Mikel Smith, purportedly "Detroit's oldest raver," is the face of Detroit Threads — metro Detroit's go-to record store for electronic music, particularly Detroit techno — as well as a vintage clothing store, a Detroit-themed apparel store, and an all around resale shop where you can find anything from vintage magazines to zines, tapes, CDs and DVDs. Since 1998, Detroit Threads has occupied a storefront on the now largely defunct strip of retail shops on Joseph Campau Street in Hamtramck, where neighboring shops included the legendary electronic nightclub Motor Lounge, as well as a cafe, a small restaurant, and a few quirky boutiques and resale shops. For one reason or another, the business have closed their doors over the years, but Detroit Threads seems largely unaffected by the fickleness of small business economics, opening its doors six days a week to a consistent flow of clientele.

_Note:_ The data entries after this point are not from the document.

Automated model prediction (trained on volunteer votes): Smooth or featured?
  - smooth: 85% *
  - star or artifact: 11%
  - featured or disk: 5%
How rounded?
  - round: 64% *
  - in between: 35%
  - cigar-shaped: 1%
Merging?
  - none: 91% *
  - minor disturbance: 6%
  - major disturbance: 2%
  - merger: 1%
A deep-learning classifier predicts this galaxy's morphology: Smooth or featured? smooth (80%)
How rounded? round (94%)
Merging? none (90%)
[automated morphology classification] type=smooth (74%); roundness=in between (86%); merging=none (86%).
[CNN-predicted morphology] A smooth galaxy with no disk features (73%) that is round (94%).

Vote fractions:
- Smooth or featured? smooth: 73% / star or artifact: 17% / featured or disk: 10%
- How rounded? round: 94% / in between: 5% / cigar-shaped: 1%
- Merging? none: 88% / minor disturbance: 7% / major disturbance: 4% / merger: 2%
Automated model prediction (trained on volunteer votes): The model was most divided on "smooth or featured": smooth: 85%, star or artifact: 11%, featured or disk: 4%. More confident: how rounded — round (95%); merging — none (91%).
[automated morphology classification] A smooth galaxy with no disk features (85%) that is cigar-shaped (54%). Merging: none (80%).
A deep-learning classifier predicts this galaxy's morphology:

Nothing is too preciously displayed (read: there is merchandise piled everywhere) behind the old-style storefront's two large walk-in window displays, as Smith operates exclusively on street-cred and word of mouth. In the early days, Detroit Threads was the kind of place that you agonized over whether you should tell your friends about or not — a secret destination among local electro-heads on the hunt for rare records where you could see the likes of Theo Parrish and Omar S. bin digging or selling off drool-worthy chunks of their personal collections. Now, and for several years running, Detroit Threads is widely known among Detroiters and international visitors alike as a must-hit landmark during Movement festival weekend and Record Store Day, where Smith often hosts special guest DJ's (including members of Underground Resistance and Detroit Techno Militia), features special local releases, and fills the shelves with thousands of techno-oriented titles, including new and used LPs, EPs, and 10-, 12-, and 7-inches.

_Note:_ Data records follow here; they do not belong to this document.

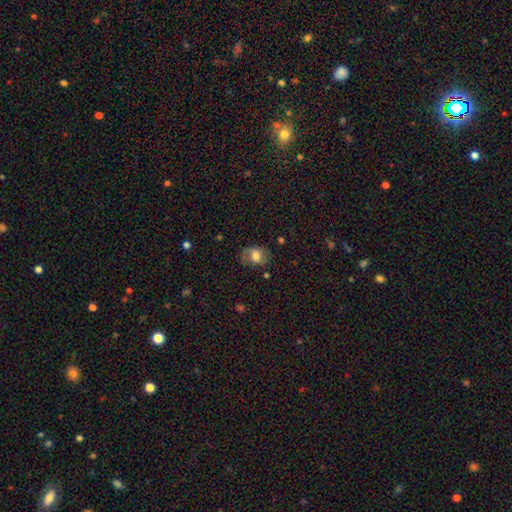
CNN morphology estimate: This is likely a smooth galaxy (64%). How rounded: likely in between (61%). Merging: likely none (69%).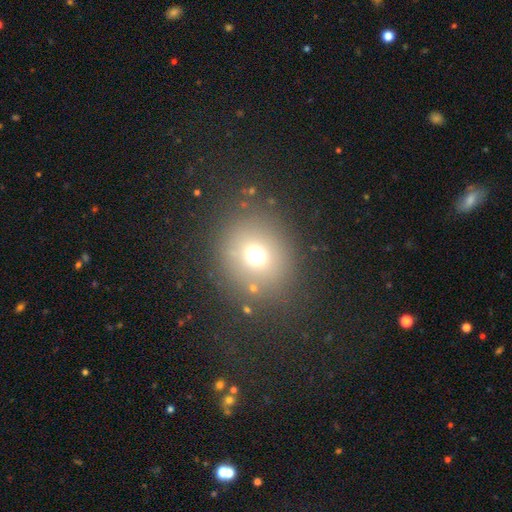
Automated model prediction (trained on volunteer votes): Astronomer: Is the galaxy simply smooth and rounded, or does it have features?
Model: smooth — 66%.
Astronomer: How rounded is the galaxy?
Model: round — 83%.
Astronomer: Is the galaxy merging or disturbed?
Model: none — 81%.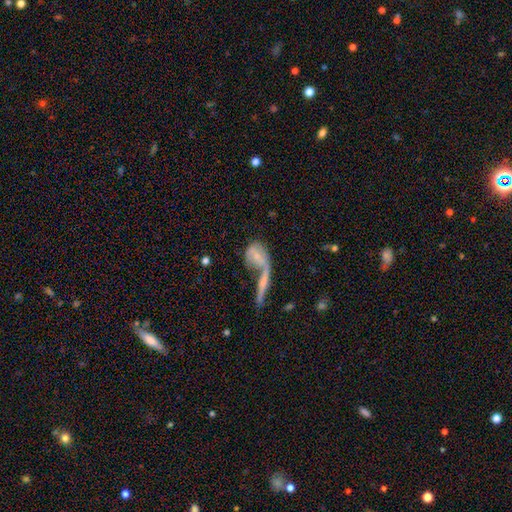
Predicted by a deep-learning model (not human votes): Smooth or featured: featured or disk — 46% (smooth — 45%)
Merging: merger — 57% (none — 19%)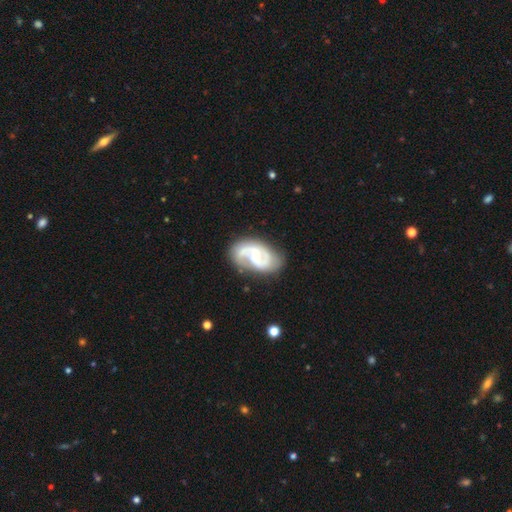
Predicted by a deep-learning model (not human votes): This appears to be a featured or disk galaxy (85%) with a weak bar (50%), 2 (81%) medium (52%) spiral arms (96%) and a small central bulge (51%). Merging: none (71%).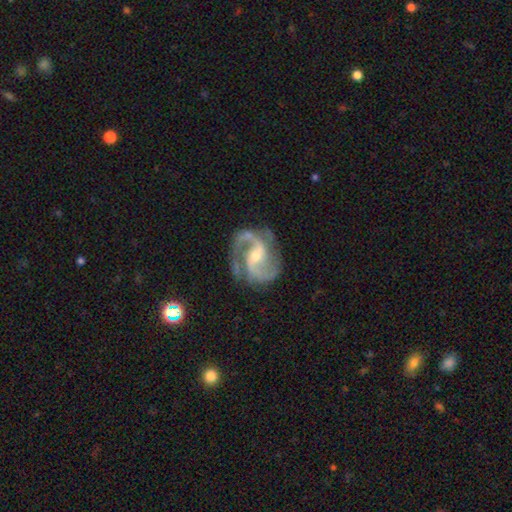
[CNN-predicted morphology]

Upon walking into the store, the throbbing beat of house music hits your ears before you have a chance to take in the wood paneled walls, industrial carpeting, fluorescent lighting, and large center counter space. The outer walls and surrounding spaces are lined with Detroit and Hamtramck graphic tees ranging in sizes from infant to adult, emblazoned with phrases like "Motor City," "Detroit Techno," and "Paczki Power," as well as logo tees from Underground Resistance, WABX, Planet E, and other local names. Alternating with the new apparel is a vibrant selection of true vintage threads, including 1950s knits and Hawaiian shirts, '60's mod sets, splashy '70's polyester patterns, studded punk cuffs, and grungy Pendleton plaids. All the gear is priced around $15, even the impressive, albeit dusty selection of hats and shoes. Stacks of vintage magazines dot the space in small stacks and include old issues of Life, Jet, and Melody Maker. All around you, merchandise fills display cases, hanging fixtures, and T-bars, in a lay-out reminiscent of an early '80s pawn shop, but instead of Rolex watches and flat-screen TV's there's Drexciya's The Quest and releases from Cryovac and Docile. The highlight and raison d'etre really is the vast record selection, divided into used and new, and genres and sub-genre's that include ghetto tech, booty, jazz, blues, disco, funk, hop-hop, gospel, new wave, industrial, downtempo, dubstep, electro, experimental, label specific sections like FXHE and Sound Signature, and of course, Detroit music.